What this task involves
Only these lines are needed: the first line of the entries below through the line with "Document page, 1500x844 pixels.", each returned exactly.

Excerpted data
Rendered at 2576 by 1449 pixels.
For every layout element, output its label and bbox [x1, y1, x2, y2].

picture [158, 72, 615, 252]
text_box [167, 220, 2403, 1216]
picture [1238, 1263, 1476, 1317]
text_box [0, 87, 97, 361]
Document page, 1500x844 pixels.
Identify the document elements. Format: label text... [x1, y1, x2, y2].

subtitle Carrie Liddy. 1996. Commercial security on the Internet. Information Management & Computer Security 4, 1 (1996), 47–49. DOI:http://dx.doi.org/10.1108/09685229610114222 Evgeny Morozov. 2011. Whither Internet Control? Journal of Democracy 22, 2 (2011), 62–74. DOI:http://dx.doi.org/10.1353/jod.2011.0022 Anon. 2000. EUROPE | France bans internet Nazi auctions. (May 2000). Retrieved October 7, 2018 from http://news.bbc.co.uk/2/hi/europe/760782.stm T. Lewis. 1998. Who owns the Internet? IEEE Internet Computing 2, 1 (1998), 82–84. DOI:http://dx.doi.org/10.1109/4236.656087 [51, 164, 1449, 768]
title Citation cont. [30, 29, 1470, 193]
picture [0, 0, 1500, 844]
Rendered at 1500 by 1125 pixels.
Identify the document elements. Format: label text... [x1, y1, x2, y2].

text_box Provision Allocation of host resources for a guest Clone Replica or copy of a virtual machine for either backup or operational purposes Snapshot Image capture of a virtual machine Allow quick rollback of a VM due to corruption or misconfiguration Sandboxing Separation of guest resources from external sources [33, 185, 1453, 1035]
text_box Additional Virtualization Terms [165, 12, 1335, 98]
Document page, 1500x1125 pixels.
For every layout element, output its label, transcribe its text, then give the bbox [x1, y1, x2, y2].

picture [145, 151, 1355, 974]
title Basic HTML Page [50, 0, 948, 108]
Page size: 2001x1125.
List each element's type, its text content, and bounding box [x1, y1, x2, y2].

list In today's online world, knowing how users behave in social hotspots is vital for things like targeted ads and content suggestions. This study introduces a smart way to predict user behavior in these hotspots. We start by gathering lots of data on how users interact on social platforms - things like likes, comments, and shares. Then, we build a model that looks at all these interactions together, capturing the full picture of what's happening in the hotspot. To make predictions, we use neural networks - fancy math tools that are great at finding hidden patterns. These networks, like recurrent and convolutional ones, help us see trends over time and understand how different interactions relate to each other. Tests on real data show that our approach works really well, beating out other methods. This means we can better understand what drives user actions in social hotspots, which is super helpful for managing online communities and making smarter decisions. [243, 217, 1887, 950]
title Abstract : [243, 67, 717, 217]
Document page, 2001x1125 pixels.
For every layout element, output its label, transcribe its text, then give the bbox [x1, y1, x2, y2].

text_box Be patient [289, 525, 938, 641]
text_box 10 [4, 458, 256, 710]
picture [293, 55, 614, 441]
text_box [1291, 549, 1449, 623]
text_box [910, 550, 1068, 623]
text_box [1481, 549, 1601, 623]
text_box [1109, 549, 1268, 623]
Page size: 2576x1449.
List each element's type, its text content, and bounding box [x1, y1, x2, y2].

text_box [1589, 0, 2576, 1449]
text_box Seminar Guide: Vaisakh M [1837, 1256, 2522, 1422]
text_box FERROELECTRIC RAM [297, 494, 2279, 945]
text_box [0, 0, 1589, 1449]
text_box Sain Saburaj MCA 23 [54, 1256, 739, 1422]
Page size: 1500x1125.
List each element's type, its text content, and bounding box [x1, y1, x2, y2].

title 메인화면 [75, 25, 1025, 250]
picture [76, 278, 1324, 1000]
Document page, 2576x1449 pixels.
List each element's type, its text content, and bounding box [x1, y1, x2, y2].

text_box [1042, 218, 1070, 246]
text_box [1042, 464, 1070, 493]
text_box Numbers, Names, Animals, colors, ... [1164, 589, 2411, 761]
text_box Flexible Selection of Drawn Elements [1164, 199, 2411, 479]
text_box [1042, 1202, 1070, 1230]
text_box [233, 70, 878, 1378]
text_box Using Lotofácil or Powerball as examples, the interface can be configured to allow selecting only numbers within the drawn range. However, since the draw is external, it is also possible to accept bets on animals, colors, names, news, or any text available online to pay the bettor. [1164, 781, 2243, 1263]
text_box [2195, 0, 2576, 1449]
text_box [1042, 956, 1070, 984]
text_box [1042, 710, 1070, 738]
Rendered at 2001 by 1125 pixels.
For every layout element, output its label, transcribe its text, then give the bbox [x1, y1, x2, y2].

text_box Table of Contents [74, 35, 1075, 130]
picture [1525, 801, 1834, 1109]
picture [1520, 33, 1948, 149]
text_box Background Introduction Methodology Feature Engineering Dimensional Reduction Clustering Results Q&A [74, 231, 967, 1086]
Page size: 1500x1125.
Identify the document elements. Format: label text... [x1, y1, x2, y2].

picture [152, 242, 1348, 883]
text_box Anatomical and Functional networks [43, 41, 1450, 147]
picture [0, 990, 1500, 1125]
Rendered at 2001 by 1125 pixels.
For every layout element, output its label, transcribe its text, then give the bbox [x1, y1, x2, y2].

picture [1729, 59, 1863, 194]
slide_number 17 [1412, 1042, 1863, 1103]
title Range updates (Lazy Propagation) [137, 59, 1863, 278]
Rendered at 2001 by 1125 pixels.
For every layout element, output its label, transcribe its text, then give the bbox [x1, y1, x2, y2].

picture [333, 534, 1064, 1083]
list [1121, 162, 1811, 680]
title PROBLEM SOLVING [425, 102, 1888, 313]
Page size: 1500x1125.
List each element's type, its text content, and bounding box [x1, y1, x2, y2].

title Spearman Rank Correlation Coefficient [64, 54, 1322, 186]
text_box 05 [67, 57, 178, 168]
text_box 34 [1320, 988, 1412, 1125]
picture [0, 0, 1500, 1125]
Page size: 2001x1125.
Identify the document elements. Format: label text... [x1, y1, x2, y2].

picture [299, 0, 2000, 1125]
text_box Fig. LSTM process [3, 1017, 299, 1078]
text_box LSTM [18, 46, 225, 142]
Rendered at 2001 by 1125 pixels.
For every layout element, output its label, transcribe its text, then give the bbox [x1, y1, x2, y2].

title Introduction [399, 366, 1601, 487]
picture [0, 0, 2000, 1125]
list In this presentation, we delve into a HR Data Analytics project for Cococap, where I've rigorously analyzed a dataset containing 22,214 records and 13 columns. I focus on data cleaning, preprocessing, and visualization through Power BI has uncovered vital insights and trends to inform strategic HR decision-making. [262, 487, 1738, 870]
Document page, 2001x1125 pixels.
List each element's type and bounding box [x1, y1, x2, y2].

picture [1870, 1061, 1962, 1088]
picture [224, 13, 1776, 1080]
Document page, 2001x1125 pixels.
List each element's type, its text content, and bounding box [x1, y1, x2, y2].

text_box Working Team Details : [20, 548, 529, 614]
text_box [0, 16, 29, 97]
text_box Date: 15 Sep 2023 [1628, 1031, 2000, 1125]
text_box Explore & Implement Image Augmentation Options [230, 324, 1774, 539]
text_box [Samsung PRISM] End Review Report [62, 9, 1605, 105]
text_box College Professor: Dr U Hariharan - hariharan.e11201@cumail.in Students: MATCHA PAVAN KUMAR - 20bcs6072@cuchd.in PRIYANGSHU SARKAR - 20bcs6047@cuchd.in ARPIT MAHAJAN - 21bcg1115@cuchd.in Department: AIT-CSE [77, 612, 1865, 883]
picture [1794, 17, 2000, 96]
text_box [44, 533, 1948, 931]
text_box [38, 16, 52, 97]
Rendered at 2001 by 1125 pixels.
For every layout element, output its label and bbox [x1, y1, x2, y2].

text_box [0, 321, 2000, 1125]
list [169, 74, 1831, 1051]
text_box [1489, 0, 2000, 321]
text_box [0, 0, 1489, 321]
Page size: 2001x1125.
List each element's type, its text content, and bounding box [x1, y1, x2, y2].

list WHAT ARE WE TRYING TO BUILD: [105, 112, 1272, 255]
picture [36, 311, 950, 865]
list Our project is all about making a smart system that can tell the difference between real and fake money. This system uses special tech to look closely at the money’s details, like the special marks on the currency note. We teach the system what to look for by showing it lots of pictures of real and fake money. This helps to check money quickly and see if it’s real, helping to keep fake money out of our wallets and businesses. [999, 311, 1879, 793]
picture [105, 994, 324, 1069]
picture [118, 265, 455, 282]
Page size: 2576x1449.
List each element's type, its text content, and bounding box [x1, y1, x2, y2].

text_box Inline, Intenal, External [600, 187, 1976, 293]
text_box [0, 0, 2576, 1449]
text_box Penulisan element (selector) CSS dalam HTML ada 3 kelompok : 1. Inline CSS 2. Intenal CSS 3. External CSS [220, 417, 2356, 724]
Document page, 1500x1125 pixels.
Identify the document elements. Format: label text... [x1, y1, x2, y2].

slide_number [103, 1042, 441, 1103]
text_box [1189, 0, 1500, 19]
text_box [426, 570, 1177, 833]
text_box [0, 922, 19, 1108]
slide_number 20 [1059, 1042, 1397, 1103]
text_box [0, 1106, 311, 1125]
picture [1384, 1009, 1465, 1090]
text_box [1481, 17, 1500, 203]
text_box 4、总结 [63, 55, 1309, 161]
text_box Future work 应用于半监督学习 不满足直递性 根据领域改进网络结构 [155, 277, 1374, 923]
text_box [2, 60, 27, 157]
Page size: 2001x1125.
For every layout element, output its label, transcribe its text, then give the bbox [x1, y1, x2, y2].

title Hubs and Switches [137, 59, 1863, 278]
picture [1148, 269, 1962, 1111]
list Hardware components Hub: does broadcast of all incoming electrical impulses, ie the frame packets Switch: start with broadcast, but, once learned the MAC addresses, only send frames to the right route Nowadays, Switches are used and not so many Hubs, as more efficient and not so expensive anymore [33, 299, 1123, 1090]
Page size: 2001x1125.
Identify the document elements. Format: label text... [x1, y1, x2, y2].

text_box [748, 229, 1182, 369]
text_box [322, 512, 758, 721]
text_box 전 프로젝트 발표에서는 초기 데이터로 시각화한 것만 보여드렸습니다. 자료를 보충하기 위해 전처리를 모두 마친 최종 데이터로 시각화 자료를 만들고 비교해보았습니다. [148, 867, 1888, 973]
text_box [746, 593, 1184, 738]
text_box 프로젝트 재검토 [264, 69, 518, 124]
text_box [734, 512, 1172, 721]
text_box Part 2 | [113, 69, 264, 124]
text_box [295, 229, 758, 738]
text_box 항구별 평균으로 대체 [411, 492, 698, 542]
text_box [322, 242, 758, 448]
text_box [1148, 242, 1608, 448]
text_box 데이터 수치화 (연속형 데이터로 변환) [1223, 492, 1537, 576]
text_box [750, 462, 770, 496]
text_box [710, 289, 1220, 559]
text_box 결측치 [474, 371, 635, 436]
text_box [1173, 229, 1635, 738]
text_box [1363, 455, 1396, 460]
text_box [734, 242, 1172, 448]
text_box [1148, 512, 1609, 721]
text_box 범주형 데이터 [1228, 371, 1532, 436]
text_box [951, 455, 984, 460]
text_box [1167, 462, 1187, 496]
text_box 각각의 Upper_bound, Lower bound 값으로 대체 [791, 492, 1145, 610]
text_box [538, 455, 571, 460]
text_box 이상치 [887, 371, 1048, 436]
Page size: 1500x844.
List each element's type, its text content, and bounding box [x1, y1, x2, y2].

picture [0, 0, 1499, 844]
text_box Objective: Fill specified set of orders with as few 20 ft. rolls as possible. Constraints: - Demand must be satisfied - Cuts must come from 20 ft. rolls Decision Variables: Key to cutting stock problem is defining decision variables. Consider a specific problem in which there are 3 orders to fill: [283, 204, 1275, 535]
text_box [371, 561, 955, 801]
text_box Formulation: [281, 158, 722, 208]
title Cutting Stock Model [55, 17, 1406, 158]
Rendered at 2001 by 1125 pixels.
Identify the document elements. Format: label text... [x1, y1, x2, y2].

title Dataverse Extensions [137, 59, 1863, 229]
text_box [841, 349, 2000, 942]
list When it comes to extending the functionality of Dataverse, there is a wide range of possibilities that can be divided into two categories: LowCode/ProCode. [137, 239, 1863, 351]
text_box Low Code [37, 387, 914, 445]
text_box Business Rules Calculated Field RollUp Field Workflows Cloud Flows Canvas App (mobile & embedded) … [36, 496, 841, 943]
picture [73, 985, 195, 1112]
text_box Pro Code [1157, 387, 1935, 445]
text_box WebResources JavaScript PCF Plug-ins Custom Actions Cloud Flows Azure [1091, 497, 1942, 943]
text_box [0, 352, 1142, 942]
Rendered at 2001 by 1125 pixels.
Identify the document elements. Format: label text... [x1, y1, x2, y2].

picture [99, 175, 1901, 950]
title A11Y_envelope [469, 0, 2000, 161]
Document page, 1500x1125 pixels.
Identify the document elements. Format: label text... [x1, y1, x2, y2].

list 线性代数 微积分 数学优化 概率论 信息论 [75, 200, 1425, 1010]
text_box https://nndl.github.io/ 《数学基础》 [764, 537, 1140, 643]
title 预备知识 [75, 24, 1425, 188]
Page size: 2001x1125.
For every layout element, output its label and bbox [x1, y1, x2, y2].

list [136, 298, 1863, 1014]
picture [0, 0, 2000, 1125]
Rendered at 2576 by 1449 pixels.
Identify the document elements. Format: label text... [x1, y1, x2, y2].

Solved problem
Rendered at 2576 by 1449 pixels.
For every layout element, output its label and bbox [x1, y1, x2, y2].

picture [158, 72, 615, 252]
text_box [167, 220, 2403, 1216]
picture [1238, 1263, 1476, 1317]
text_box [0, 87, 97, 361]
Document page, 1500x844 pixels.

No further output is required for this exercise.